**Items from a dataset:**
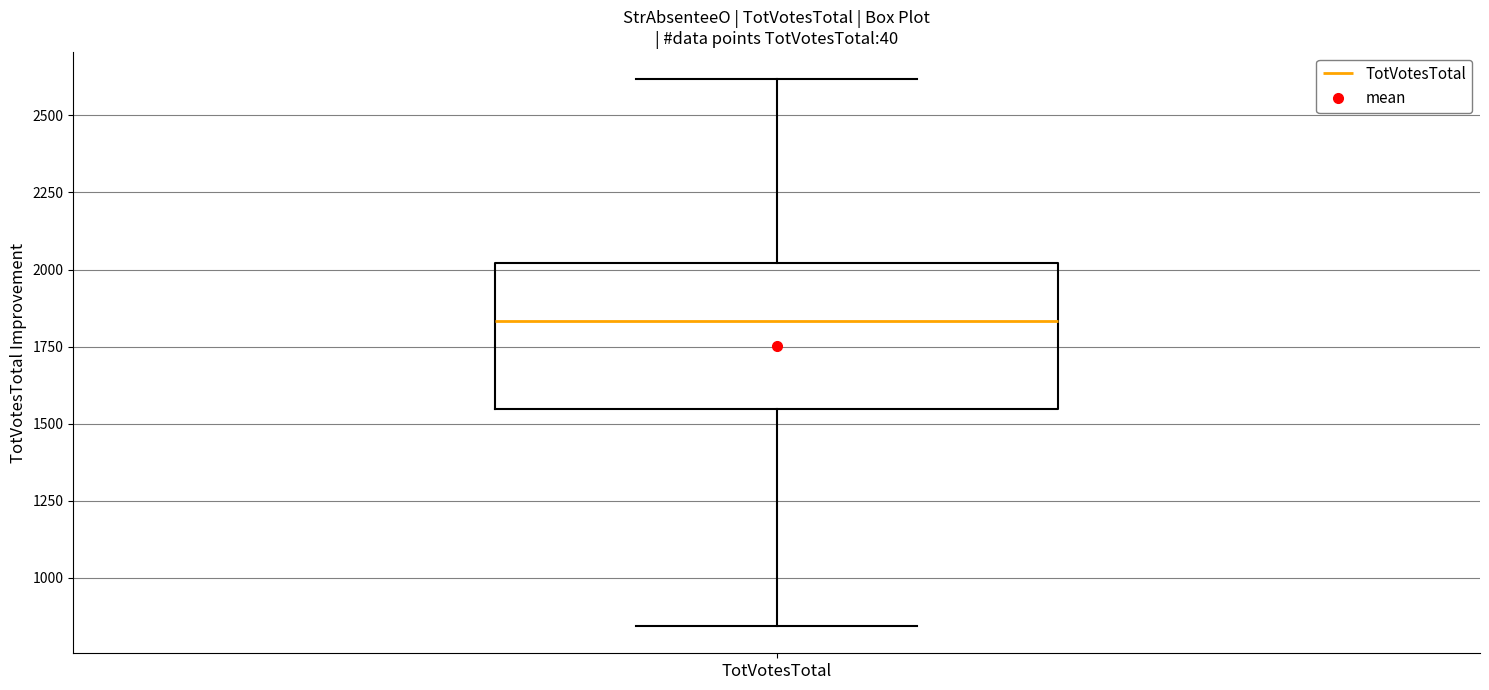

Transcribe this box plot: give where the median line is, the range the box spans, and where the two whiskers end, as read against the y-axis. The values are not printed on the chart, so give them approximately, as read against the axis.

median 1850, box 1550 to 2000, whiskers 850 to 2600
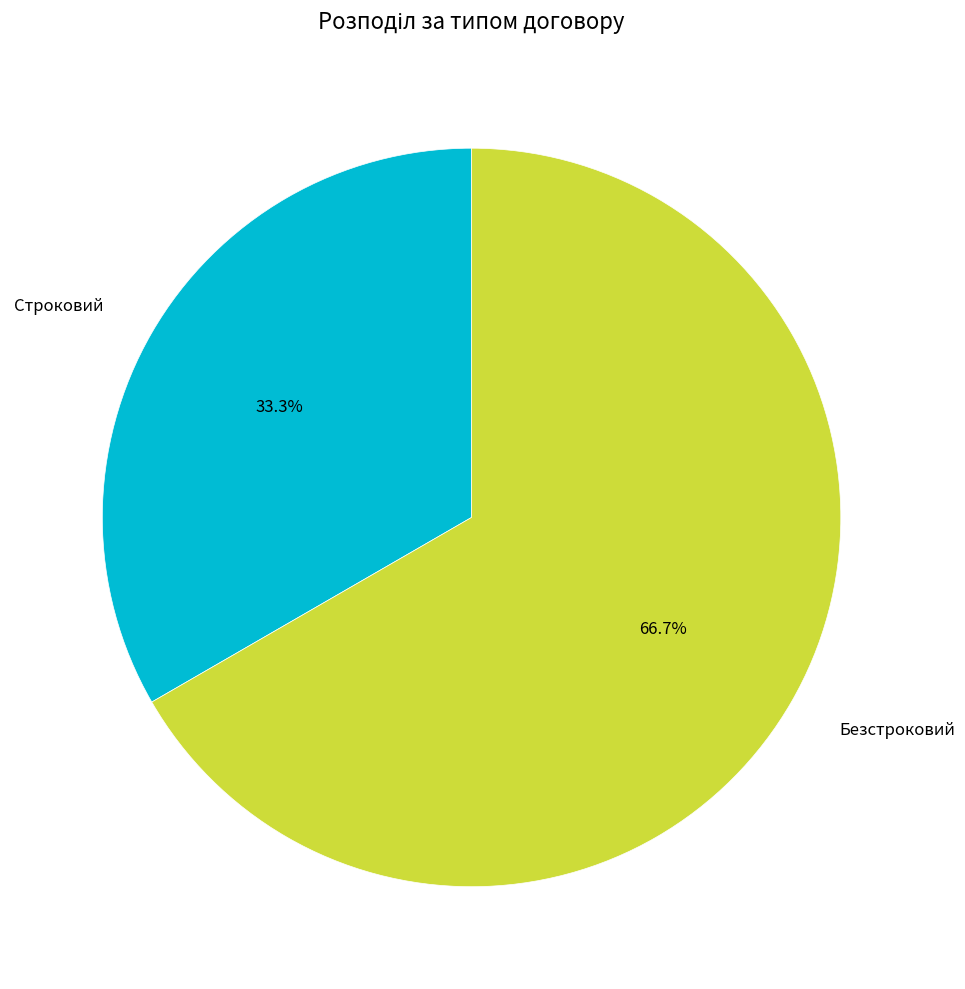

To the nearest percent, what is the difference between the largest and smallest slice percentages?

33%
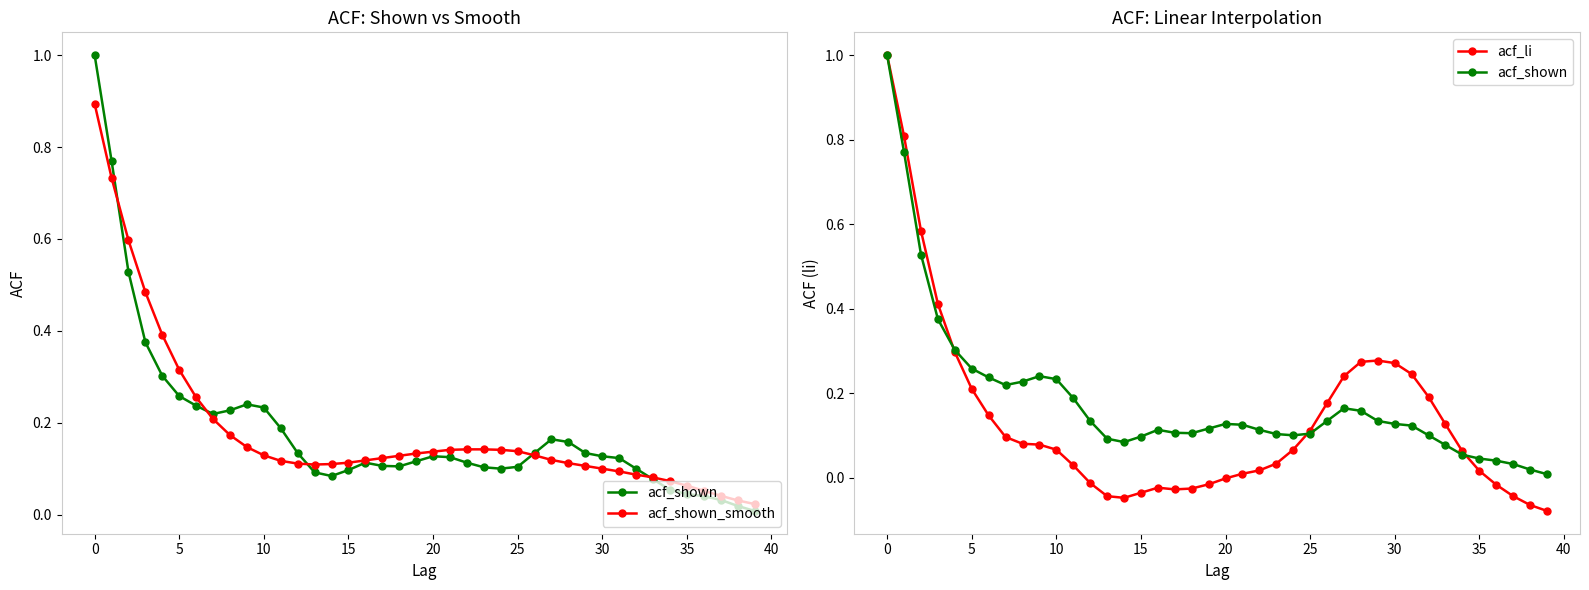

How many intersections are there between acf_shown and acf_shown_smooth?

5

**Task brief:**
Rewrite the data above with every "chart" renamed to "graph" and everything else unchanged. Leave the pictures out of your answer.

**Answer section:**
Transcribe this box plot: give where the median line is, the range the box spans, and where the two whiskers end, as read against the y-axis. The values are not printed on the graph, so give them approximately, as read against the axis.

median 1850, box 1550 to 2000, whiskers 850 to 2600

To the nearest percent, what is the difference between the largest and smallest slice percentages?

33%

How many intersections are there between acf_shown and acf_shown_smooth?

5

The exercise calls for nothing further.